What remains constant in the equation is the imperative to concentrate capital in ever fewer hands and destroy surplus capital (in effect, slashing capacity and jobs). But whether this is effected in the first instance by (a) the conversion of state capitalist assets into milch-cows for the extraction of private capitalist profits; or (b) the promotion of ‘national champions’ that can dominate the international market with the help of backhanders from the state; or (c) a combination of the two, is a matter of small concern to the furies of private interest. Whichever route is taken, the destruction of jobs and productive capacity will certainly be the outcome.

Resisting ‘rationalisation’

As the embattled workers at EWS are discovering, in concert with fellow workers all over the world, it is the working class who are expected to pay for the crisis, by wage cuts, job losses and erosion of pension rights – and, increasingly, by loss of civil rights and the spread of war.

Faced with this international onslaught upon the conditions of existence of the proletariat – somehow ‘excused’ precisely on the plea that it is international, and therefore not the responsibility of any one capitalist nation – it has never been more crucial to insist upon the unity of the working class in fighting back.

And rail workers have been conspicuous in their efforts to mount an international show of solidarity, notably in the form of a huge demonstration in Paris last November targeting the EU rail directives that grease the wheels for all these mergers and acquisitions.

But this crisis has also cruelly exposed the ideological vulnerability of workers for so long left stranded behind the class-collaborating politics of social democracy. An article by Hans-Gerd Öfinger in the January edition of RMT News explains how DB, still nationalised, tries to scare its workers into accepting creeping privatisation by warning that otherwise Germany will find itself overrun by French TGV trains. Meanwhile, on the other side of the border, French workers are regaled with similar tales of conquest – in the hope of overcoming the unions’ resistance to privatising SNCF!

It seems that this climate of chauvinist scare-mongering has not been without effect. According to Öfinger, “This idea has even been swallowed by union leaders … Madame Idrac, then SNCF CEO, convened a meeting of French rail union leaders in summer, 2007, and told them: ‘Sirs, the situation is very serious, Deutsche Bahn (through EWS) has begun to conquer French territory and there is only room for two or three big players. Let us stand together to make sure that alongside DB, SNCF will be the other one.’ Following the meeting, French train drivers’ union FGAAC leader Bruno Duchemin stated that he now realised the need for the SNCF to go for an IPO [Initial Public Offering of stocks and shares to the public to raise capital – ie, the need for creeping privatisation].”

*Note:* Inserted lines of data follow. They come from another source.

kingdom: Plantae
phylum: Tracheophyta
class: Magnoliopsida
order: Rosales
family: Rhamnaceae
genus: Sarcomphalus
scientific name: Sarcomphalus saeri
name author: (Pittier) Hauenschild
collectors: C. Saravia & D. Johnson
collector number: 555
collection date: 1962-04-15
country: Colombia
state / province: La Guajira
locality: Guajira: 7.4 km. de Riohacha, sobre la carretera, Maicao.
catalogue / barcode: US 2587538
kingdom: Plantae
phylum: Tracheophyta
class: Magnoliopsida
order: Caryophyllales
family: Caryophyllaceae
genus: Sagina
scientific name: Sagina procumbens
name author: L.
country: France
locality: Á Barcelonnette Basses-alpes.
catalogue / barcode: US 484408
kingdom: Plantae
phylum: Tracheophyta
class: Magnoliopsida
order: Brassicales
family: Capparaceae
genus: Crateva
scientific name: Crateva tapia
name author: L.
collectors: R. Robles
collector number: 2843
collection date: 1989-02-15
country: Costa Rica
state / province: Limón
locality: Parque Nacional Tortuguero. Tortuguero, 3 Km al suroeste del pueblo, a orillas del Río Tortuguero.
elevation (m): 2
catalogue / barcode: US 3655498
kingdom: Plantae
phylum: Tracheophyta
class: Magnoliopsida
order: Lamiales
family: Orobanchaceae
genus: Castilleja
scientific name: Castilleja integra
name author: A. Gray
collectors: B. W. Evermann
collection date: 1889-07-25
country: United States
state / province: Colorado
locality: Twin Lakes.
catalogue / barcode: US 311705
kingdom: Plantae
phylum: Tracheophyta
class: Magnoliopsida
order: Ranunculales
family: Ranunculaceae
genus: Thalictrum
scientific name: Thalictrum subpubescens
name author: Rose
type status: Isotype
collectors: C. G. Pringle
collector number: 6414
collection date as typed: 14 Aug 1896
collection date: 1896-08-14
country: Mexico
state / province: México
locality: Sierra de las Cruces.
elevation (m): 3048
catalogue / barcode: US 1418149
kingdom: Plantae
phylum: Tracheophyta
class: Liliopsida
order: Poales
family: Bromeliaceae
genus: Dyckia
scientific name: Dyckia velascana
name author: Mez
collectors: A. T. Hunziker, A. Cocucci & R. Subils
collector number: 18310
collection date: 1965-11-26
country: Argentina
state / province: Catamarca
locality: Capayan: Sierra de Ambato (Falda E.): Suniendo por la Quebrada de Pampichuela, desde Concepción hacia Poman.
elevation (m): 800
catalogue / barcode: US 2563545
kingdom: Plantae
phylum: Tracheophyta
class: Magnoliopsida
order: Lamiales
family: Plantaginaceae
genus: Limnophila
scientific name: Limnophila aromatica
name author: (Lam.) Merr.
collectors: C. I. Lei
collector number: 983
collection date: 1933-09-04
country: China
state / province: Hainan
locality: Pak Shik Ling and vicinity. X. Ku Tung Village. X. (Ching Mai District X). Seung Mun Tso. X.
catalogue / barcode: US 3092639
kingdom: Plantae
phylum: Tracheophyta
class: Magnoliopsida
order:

The chauvinist defeatism of such pronouncements is stark and shameful. But what answer should workers give to such clear treachery? So long as the abiding perspective is that the welfare of workers is indissolubly tied to the welfare of the capitalist for whom they toil, then the logic of ‘my company, right or wrong’ remains unassailable.

Social democracy, which advises trade unionists not to aim for the abolition of wage slavery itself, but to concentrate only upon securing the best terms of sale for their members’ labour power under the prevailing market conditions, lives and breathes class collaboration. When the prevailing labour market conditions are characterised by rocketing unemployment and a large industrial reserve army of unemployed, then ‘British jobs for British workers’ is the inevitable racist default position on offer, however prettily it is disguised in ‘politically correct’ clothing.

Workers are a thousand times right to resist privatisation, just as they are right to resist attacks upon their conditions of existence from wherever they originate, whether Whitehall or Brussels. But in all these struggles, it is more than ever imperative that it is the crisis of the imperialist system as a whole that is kept to the fore in workers’ minds.

Only then will workers learn to resist the siren songs warbled by social democracy, inviting them to blame anybody and anything for the miseries inflicted upon them other than the true author of those miseries, capitalism itself.